■ Work task 1: Rewrite the entries from the line containing "Nauvo tv-taso 1 (166" through the end of the entries as a Markdown table with the columns Row and Line, numbering each row and leaving out blank lines.

■ Source text:
Re: [DISCUSS] Incremental computation pipeline for HUDI

Posted by Danny Chan <da...@apache.org>.

Thanks cool, then the left questions are:

- where we record these change, should we add a builtin meta field such as
the _change_flag_ like the other system columns for e.g _hoodie_commit_time
- what kind of table should keep these flags, in my thoughts, we should
only add these flags for "MERGE_ON_READ" table, and only for AVRO logs
- we should add a config there to switch on/off the flags in system meta
fields

What do you think?

Best,
Danny Chan

vino yang <ya...@gmail.com> 于2021年4月1日周四 上午10:58写道：

> >> Oops, the image crushes, for "change flags", i mean: insert,
> update(before
> and after) and delete.
>
> Yes, the image I attached is also about these flags.
> [image: image (3).png]
>
> +1 for the idea.
>
> Best,
> Vino
>
>
> Danny Chan <da...@apache.org> 于2021年4月1日周四 上午10:03写道：
>
>> Oops, the image crushes, for "change flags", i mean: insert, update(before
>> and after) and delete.
>>
>> The Flink engine can propagate the change flags internally between its
>> operators, if HUDI can send the change flags to Flink, the incremental
>> calculation of CDC would be very natural (almost transparent to users).
>>
>> Best,
>> Danny Chan
>>
>> vino yang <ya...@gmail.com> 于2021年3月31日周三 下午11:32写道：
>>
>> > Hi Danny,
>> >
>> > Thanks for kicking off this discussion thread.
>> >
>> > Yes, incremental query( or says "incremental processing") has always
>> been
>> > an important feature of the Hudi framework. If we can make this feature
>> > better, it will be even more exciting.
>> >
>> > In the data warehouse, in some complex calculations, I have not found a
>> > good way to conveniently use some incremental change data (similar to
>> the
>> > concept of retracement stream in Flink?) to locally "correct" the
>> > aggregation result (these aggregation results may belong to the DWS
>> layer).
>> >
>> > BTW: Yes, I do admit that some simple calculation scenarios (single
>> table
>> > or an algorithm that can be very easily retracement) can be dealt with
>> > based on the incremental calculation of CDC.
>> >
>> > Of course, the expression of incremental calculation on various
>> occasions
>> > is sometimes not very clear. Maybe we will discuss it more clearly in
>> > specific scenarios.
>> >
>> > >> If HUDI can keep and propagate these change flags to its consumers,
>> we
>> > can
>> > use HUDI as the unified format for the pipeline.

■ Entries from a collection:
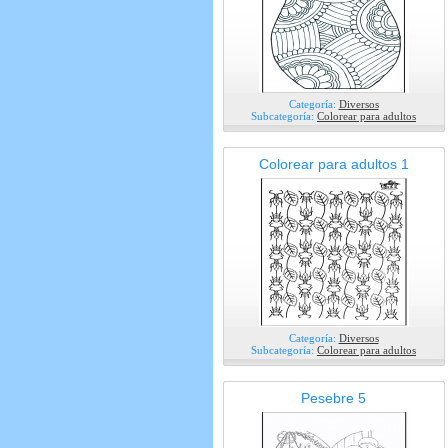
Categoría:
Diversos
Subcategoría:
Colorear para adultos
Colorear para adultos 1
Categoría:
Diversos
Subcategoría:
Colorear para adultos
Pesebre 5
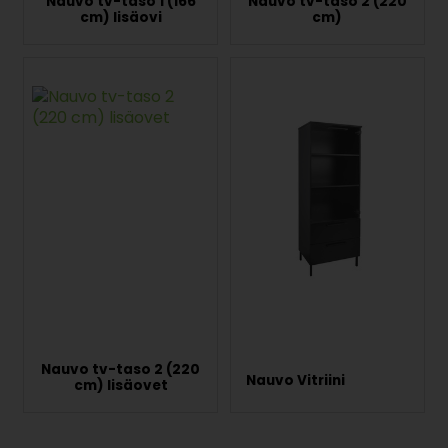
Nauvo tv-taso 1 (166
Nauvo tv-taso 2 (220
cm) lisäovi
cm)
Nauvo tv-taso 2 (220
Nauvo Vitriini
cm) lisäovet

■ Work task 2: Translate this sentence from the Hudi discussion thread into Spanish: "Yes, the image I attached is also about these flags."

■ Worked solution 1:
| Row | Line |
|---|---|
| 1 | Nauvo tv-taso 1 (166 |
| 2 | Nauvo tv-taso 2 (220 |
| 3 | cm) lisäovi |
| 4 | cm) |
| 5 | Nauvo tv-taso 2 (220 |
| 6 | Nauvo Vitriini |
| 7 | cm) lisäovet |

■ Worked solution 2: Sí, la imagen que adjunté también trata sobre estos indicadores.